Tuesday, December 6, 2016

Julie.

I type. I hit delete. I type. I use the backspace button. I walk away from this page for a few more months.


The last time I wrote I shared the exciting news of my pregnancy. Hopefully if you follow me on Facebook or Instagram you've been introduced to my boy. I want to share my son with you all. I plan to write about the joys of motherhood. But I can't yet. I can't gloss over something that happened while experiencing the most incredible miracle of my life.


In the midst of our happiness, my sweet friends experienced the tragic loss of their girl. Julie passed away on April 30, 2016.


Julie is no stranger to this blog. With her permission, I often blogged about her, but I don't believe I ever shared with you how Julie and I got in touch with one another.
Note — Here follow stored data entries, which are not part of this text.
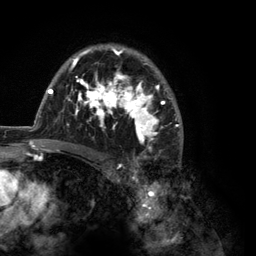
Breast MRI (dynamic contrast-enhanced), one axial slice. Position 86 of 134 along the scan axis. Cropped to one breast. Dynamic contrast-enhanced series, time point 2 of 6 at this slice position (early post-contrast). 3 T. TE 2.8 ms, TR 7.3 ms. 1.2 mm slice thickness. 256 × 256 image matrix, field of view 180 × 180 mm. Female patient.
Annotated regions visible in this slice (semi-automatically segmented with operator editing):
- enhancing-tissue mask used for the functional tumour volume (all voxels passing the contrast-enhancement thresholds inside the analysis volume; usually the tumour): box from (x=35, y=44) to (x=183, y=150) px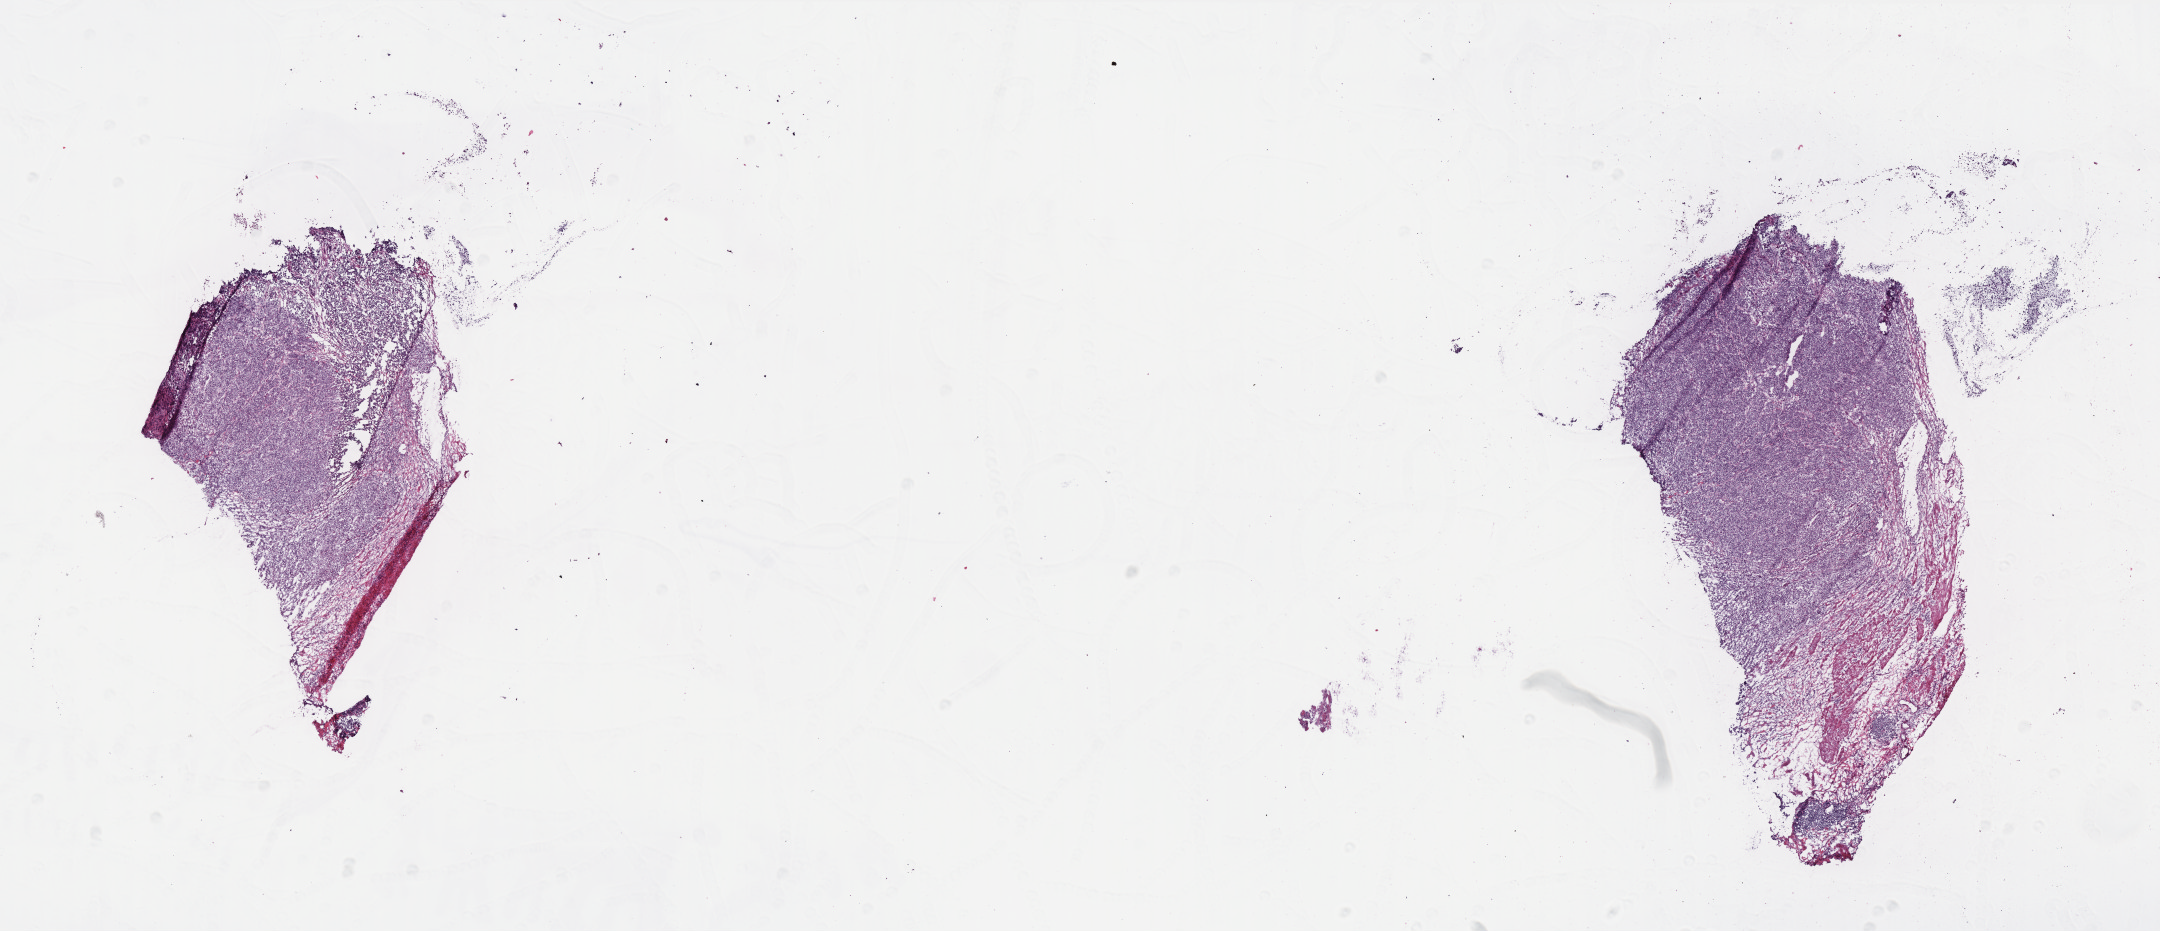
H&E-stained whole-slide image — whole scanned area (about 17.3 x 7.5 mm, slide scanned at 40x) shown as a low-resolution overview; frozen section from the bottom of the tissue portion; primary tumour sample from the colon. Female, age 64 years at initial diagnosis.
Diagnosis: Adenocarcinoma, NOS (cecum).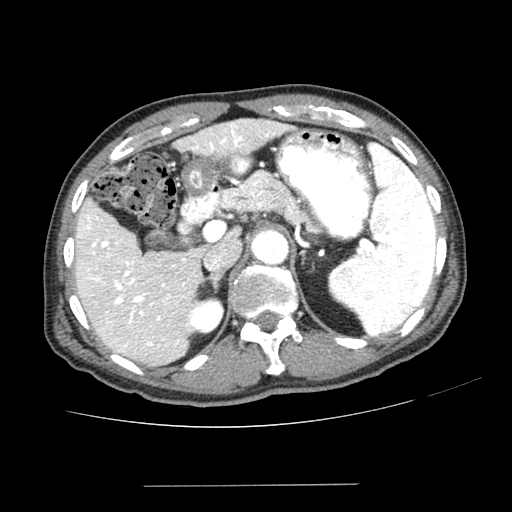
Contrast-enhanced abdominal CT (liver protocol), one axial slice; slice 153 of 187 in the series (ordered by position); reconstruction kernel SOFT; 100 kVp; one of 2 acquisitions stored at this slice position; soft-tissue window (W 400 / L 40 HU); 512 × 512 image matrix, field of view 360 × 360 mm. From the clinical record (not read from this slice): diagnosis: hepatocellular carcinoma (patient treated with transarterial chemoembolisation; whether this scan precedes or follows treatment is not stated here); TNM stage (as recorded): Stage-I.
Annotated regions visible in this slice (semi-automatically segmented with operator editing):
- liver parenchyma outside the tumour (the mass and vessels are separate outlines, so this box may not span the whole liver): bounding box (x1, y1, x2, y2) in pixels: (74, 118, 286, 366)
- portal vein: (80, 123, 269, 348)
My surgeon sent me this:




And sure enough, Julie reached out to me, and a friendship was born.
The first time meeting each other.

It is hard for me to accept that Julie was diagnosed after I was, did the same clinical trial, yet I get to experience things Julie wanted desperately. She wanted to grow old with her husband. She wanted to raise babies. She wanted to continue to take fun vacations with her mom. But melanoma was cruel. It was sneaky. And melanoma was unapologetic.

She fought a hard battle. She fought with a smile, a terrific sense of humor, and determination. Now she is at peace.

Why am I just now writing this? I have asked myself numerous times to sit down and give Julie the post she deserves. But how? While Julie's death caused me extreme sadness, in no way does it compare to the grief her family faces. How can I write about my own feelings when I don't have the slightest idea the pain they continue to experience? That seems so incredibly selfish.

I don't know how to write this post. This is all I can do.

So on the eve before I return to the city, I will share a few of my favorite pictures of Julie. Thank you for your friendship, girlfriend.




 
Hug your daughters. Kiss your babies. And protect your skin.